┌────────

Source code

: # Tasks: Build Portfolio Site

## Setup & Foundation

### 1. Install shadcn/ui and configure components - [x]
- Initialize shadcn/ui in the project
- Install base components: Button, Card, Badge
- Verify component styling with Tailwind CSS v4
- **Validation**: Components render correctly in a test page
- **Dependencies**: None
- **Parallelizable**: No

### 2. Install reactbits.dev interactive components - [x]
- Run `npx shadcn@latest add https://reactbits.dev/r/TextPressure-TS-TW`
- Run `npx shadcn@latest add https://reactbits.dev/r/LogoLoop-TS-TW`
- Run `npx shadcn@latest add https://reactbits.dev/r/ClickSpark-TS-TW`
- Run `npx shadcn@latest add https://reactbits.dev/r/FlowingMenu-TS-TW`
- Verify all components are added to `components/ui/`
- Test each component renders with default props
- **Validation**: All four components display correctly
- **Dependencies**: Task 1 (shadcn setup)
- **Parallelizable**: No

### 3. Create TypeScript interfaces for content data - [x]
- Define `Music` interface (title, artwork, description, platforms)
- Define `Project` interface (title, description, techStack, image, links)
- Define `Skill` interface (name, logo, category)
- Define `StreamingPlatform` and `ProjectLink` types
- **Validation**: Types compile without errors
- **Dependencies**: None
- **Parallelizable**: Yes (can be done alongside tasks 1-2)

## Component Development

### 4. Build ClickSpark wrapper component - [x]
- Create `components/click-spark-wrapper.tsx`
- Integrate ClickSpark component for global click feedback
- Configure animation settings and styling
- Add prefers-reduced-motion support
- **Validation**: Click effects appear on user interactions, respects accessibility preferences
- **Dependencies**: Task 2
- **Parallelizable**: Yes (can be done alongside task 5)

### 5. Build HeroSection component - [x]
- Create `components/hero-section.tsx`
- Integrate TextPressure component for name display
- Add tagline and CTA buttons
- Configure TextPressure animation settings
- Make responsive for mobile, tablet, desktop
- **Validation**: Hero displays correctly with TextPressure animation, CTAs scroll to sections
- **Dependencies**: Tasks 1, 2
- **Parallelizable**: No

└────────
┌────────

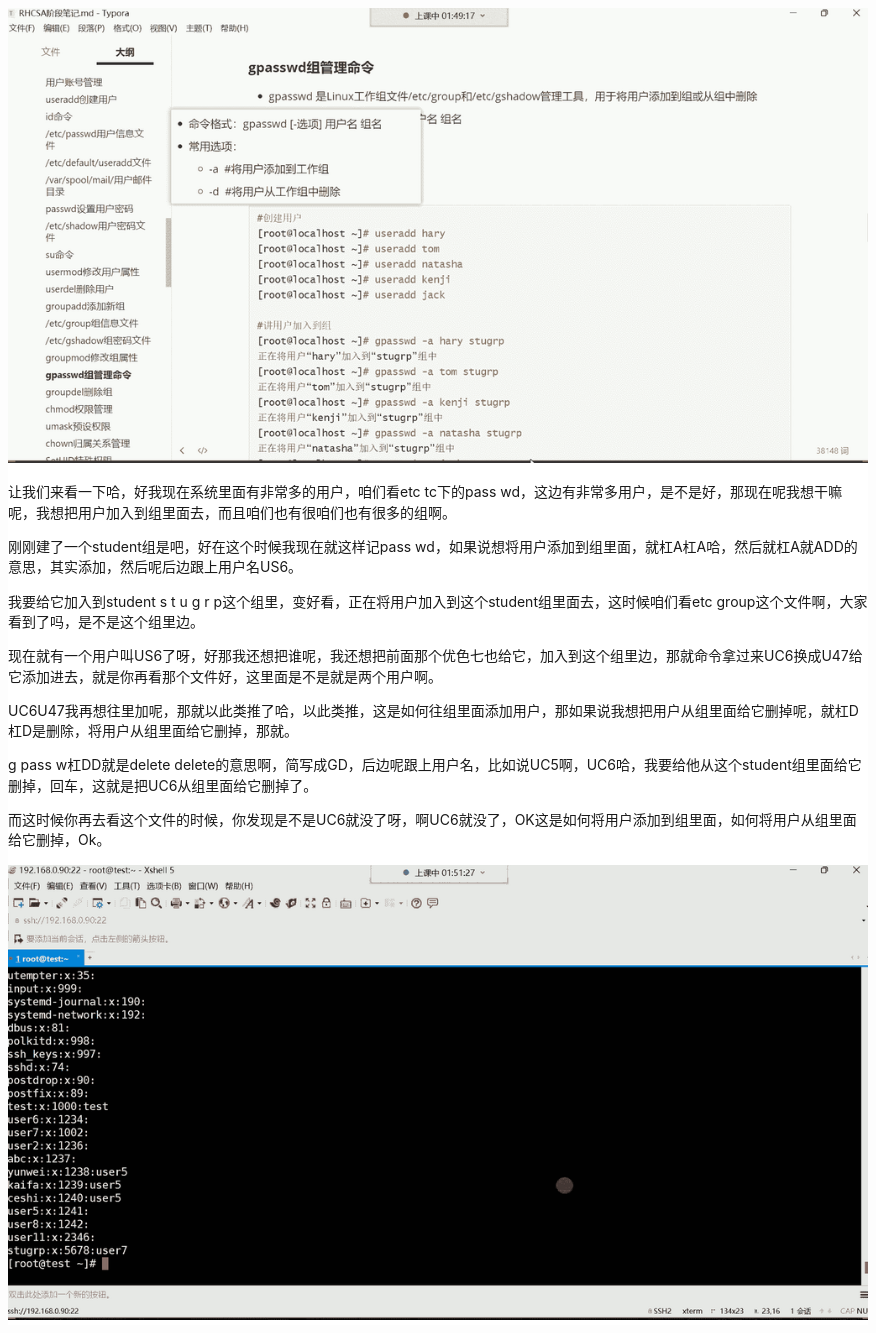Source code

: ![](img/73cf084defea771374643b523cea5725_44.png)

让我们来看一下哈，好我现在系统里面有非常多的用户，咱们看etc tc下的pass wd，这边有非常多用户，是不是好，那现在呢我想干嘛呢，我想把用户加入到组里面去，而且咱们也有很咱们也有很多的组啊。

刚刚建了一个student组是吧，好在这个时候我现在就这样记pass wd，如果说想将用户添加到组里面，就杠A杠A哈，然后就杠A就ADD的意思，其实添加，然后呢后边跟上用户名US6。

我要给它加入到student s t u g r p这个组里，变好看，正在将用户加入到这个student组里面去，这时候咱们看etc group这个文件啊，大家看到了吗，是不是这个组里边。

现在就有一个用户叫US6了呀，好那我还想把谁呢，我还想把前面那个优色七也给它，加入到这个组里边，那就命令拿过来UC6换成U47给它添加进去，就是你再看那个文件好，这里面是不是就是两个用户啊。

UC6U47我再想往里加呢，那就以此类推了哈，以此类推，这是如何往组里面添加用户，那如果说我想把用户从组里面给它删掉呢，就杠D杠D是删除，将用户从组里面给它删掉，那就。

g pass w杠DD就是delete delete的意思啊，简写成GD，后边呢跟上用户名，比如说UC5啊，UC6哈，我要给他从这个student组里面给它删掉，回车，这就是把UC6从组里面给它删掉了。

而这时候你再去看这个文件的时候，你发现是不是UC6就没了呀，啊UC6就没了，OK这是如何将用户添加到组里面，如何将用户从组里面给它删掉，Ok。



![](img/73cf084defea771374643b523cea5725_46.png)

└────────
┌────────

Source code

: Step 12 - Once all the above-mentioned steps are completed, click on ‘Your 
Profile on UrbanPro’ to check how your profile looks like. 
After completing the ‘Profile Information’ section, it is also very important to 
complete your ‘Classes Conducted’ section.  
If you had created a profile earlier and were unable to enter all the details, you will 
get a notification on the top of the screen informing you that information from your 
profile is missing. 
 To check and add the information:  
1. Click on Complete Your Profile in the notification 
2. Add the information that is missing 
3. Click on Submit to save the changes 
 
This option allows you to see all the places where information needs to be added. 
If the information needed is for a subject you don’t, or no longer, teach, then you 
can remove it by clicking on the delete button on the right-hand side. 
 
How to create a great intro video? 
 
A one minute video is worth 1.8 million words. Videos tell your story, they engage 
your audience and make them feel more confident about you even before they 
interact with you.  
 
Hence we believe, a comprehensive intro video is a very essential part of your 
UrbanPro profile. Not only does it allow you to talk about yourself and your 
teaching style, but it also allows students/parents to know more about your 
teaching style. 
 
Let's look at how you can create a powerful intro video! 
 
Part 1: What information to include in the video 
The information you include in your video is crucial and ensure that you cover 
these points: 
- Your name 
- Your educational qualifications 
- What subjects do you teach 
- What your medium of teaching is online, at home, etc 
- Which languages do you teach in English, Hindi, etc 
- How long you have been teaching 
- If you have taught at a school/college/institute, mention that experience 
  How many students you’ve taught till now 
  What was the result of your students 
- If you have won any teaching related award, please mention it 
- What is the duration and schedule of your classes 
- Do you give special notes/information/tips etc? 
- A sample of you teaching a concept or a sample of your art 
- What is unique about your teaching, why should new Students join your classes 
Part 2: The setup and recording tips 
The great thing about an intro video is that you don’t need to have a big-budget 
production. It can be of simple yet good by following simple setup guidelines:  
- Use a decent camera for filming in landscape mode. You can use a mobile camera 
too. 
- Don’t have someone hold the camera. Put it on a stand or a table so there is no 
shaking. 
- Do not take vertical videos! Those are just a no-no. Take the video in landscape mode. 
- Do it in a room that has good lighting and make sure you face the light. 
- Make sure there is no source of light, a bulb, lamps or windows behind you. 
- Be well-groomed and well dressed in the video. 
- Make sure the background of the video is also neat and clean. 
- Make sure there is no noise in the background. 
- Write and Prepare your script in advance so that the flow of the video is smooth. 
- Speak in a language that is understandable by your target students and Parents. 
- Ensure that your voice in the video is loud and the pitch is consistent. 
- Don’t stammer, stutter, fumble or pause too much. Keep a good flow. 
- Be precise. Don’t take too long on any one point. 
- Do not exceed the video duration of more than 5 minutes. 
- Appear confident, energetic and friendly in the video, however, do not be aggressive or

└────────

TASK DESCRIPTION. Take from the material above the lines running from the one with "- Install base" through the one with "- **Validation**: All", and repeat them exactly, with nothing else.

OUTPUT.
- Install base components: Button, Card, Badge
- Verify component styling with Tailwind CSS v4
- **Validation**: Components render correctly in a test page
- **Dependencies**: None
- **Parallelizable**: No

### 2. Install reactbits.dev interactive components - [x]
- Run `npx shadcn@latest add https://reactbits.dev/r/TextPressure-TS-TW`
- Run `npx shadcn@latest add https://reactbits.dev/r/LogoLoop-TS-TW`
- Run `npx shadcn@latest add https://reactbits.dev/r/ClickSpark-TS-TW`
- Run `npx shadcn@latest add https://reactbits.dev/r/FlowingMenu-TS-TW`
- Verify all components are added to `components/ui/`
- Test each component renders with default props
- **Validation**: All four components display correctly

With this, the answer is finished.